This review is not going to have very much to do with the book.
Like (I suspect) most descendants of Holocaust survivors, I went through a phase at the end of my elementary school days when I read all
the Holocaust books, trying desperately to make sense of what had so scarred my relatives but was only alluded to in my presence in half-heard scraps of conversation that quickly switched over to Yiddish whenever someone noticed I was within hearing range. Number the Stars
, The Devil's Arithmetic
--if I could find it, I read it.
And then I got older, and the stories stopped being whispered and started being told, and I stopped needing literature about the Holocaust. I had all the details I ever wanted in front of me. (The only one I did go back to, time and again, was Maus
--because it told me not just the story of the Holocaust but the story of how people dealt with the trauma decades after the fact, and that I still needed.)
In particular, I got pretty cynical about the industry of Holocaust fiction. The stories were so pretty. They had morals. They wrapped up in a neat little bow. They sounded nothing--nothing--like the tales I heard. Oh, they had their share of horror, but too often it felt like a cheap attempt at emotional manipulation. See how he suffers tragically! See how she perseveres!
...yeah, okay. I'm still pretty cynical about Holocaust fiction. I still don't read it. Which is why I really wish I'd spoiled myself for this book, because I think if I'd known it was going to be a concentration camp story I either would have skipped it entirely or (at least) gone in better prepared.

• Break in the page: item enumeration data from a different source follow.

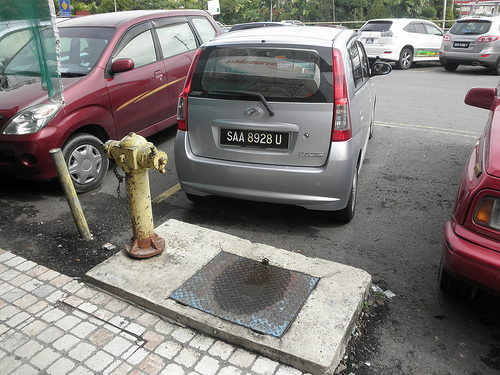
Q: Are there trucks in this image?
A: No, there are no trucks.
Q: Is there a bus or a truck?
A: No, there are no trucks or buses.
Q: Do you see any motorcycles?
A: No, there are no motorcycles.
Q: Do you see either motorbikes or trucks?
A: No, there are no motorbikes or trucks.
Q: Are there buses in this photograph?
A: No, there are no buses.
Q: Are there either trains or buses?
A: No, there are no buses or trains.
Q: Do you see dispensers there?
A: No, there are no dispensers.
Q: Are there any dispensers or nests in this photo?
A: No, there are no dispensers or nests.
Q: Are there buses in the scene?
A: No, there are no buses.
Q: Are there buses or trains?
A: No, there are no buses or trains.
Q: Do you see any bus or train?
A: No, there are no buses or trains.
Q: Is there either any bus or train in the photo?
A: No, there are no buses or trains.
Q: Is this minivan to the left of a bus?
A: No, the minivan is to the left of the car.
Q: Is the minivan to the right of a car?
A: No, the minivan is to the left of a car.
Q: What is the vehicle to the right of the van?
A: The vehicle is a minivan.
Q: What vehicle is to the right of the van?
A: The vehicle is a minivan.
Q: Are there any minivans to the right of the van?
A: Yes, there is a minivan to the right of the van.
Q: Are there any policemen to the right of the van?
A: No, there is a minivan to the right of the van.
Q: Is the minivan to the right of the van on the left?
A: Yes, the minivan is to the right of the van.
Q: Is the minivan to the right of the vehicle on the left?
A: Yes, the minivan is to the right of the van.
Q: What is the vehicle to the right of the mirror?
A: The vehicle is a minivan.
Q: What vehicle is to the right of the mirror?
A: The vehicle is a minivan.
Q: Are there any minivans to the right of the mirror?
A: Yes, there is a minivan to the right of the mirror.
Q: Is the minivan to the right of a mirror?
A: Yes, the minivan is to the right of a mirror.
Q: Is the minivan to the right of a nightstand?
A: No, the minivan is to the right of a mirror.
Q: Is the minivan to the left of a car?
A: Yes, the minivan is to the left of a car.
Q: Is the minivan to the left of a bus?
A: No, the minivan is to the left of a car.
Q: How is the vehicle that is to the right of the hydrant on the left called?
A: The vehicle is a minivan.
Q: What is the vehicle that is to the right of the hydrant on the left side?
A: The vehicle is a minivan.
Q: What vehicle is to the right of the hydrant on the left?
A: The vehicle is a minivan.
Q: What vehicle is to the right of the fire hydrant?
A: The vehicle is a minivan.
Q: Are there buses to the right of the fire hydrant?
A: No, there is a minivan to the right of the fire hydrant.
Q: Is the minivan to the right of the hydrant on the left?
A: Yes, the minivan is to the right of the fire hydrant.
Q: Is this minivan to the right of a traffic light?
A: No, the minivan is to the right of the fire hydrant.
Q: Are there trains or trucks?
A: No, there are no trains or trucks.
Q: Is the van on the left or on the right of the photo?
A: The van is on the left of the image.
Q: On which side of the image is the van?
A: The van is on the left of the image.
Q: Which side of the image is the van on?
A: The van is on the left of the image.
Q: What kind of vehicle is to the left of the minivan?
A: The vehicle is a van.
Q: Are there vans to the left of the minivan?
A: Yes, there is a van to the left of the minivan.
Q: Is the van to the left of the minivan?
A: Yes, the van is to the left of the minivan.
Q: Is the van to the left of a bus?
A: No, the van is to the left of the minivan.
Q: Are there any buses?
A: No, there are no buses.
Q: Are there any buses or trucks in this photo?
A: No, there are no buses or trucks.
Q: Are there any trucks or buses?
A: No, there are no buses or trucks.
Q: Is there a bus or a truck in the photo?
A: No, there are no buses or trucks.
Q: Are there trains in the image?
A: No, there are no trains.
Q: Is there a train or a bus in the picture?
A: No, there are no trains or buses.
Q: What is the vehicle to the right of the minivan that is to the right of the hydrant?
A: The vehicle is a car.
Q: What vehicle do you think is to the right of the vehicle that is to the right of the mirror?
A: The vehicle is a car.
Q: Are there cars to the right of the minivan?
A: Yes, there is a car to the right of the minivan.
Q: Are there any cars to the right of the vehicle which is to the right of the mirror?
A: Yes, there is a car to the right of the minivan.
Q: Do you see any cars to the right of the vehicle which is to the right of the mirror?
A: Yes, there is a car to the right of the minivan.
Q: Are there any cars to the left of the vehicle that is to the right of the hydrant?
A: No, the car is to the right of the minivan.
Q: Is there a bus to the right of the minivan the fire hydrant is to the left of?
A: No, there is a car to the right of the minivan.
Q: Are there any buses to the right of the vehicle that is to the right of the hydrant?
A: No, there is a car to the right of the minivan.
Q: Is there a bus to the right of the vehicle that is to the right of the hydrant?
A: No, there is a car to the right of the minivan.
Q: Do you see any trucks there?
A: No, there are no trucks.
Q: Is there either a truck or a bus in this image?
A: No, there are no trucks or buses.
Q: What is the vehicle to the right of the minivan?
A: The vehicle is a car.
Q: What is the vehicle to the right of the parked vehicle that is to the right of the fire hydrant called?
A: The vehicle is a car.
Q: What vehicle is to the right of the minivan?
A: The vehicle is a car.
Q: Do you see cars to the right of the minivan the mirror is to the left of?
A: Yes, there is a car to the right of the minivan.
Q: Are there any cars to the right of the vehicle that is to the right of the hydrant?
A: Yes, there is a car to the right of the minivan.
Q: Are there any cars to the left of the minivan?
A: No, the car is to the right of the minivan.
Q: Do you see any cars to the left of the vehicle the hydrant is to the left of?
A: No, the car is to the right of the minivan.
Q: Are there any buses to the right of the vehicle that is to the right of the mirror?
A: No, there is a car to the right of the minivan.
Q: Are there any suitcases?
A: No, there are no suitcases.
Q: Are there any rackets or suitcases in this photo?
A: No, there are no suitcases or rackets.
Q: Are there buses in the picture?
A: No, there are no buses.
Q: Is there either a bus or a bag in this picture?
A: No, there are no buses or bags.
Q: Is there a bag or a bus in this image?
A: No, there are no buses or bags.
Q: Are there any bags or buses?
A: No, there are no buses or bags.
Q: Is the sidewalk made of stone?
A: Yes, the sidewalk is made of stone.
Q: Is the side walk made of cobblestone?
A: No, the side walk is made of stone.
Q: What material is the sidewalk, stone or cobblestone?
A: The sidewalk is made of stone.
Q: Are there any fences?
A: Yes, there is a fence.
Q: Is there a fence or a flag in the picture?
A: Yes, there is a fence.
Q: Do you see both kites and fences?
A: No, there is a fence but no kites.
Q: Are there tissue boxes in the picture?
A: No, there are no tissue boxes.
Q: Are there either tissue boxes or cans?
A: No, there are no tissue boxes or cans.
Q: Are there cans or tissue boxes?
A: No, there are no tissue boxes or cans.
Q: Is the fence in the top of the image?
A: Yes, the fence is in the top of the image.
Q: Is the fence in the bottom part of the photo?
A: No, the fence is in the top of the image.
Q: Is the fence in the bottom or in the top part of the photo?
A: The fence is in the top of the image.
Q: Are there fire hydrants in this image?
A: Yes, there is a fire hydrant.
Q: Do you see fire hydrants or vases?
A: Yes, there is a fire hydrant.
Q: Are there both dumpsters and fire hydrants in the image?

Don't get me wrong. It is a perfectly decent addition to the genre of teen Holocaust fiction. Wein's writing is (as always) lovely, while still being plausible for the scattered diary of a young woman. Rose is a relateable protagonist--a little naive but well-intentioned, a good All-American girl.
Note: not a good Jewish girl. This is a concentration camp novel in which Jews are almost entirely absent. I have very mixed feelings about that. On the one hand it's probably what made it possible for me to get through the book, given my own particular issues; it let me read it with more of an outsider's lens. On the other hand . . . while it's certainly true that many, many non-Jews suffered and died in the Holocaust, attempts to frame events as "the Holocaust wasn't just about Jews!" have, let us say, some less than savory political associations. In a work of constructed fiction (as opposed to, say, a memoir) I don't think leaving Jews out of the Holocaust is a choice you should lightly make.
And maybe Wein didn't make it lightly. I don't know. I would be interested in hearing her reasons. And I'm also interested in seeing what she writes next, because if this is going to be an ongoing series, I feel like the obvious next book is Anna Engel's book. And that is a story I'm both cautiously curious about and deeply reluctant to read.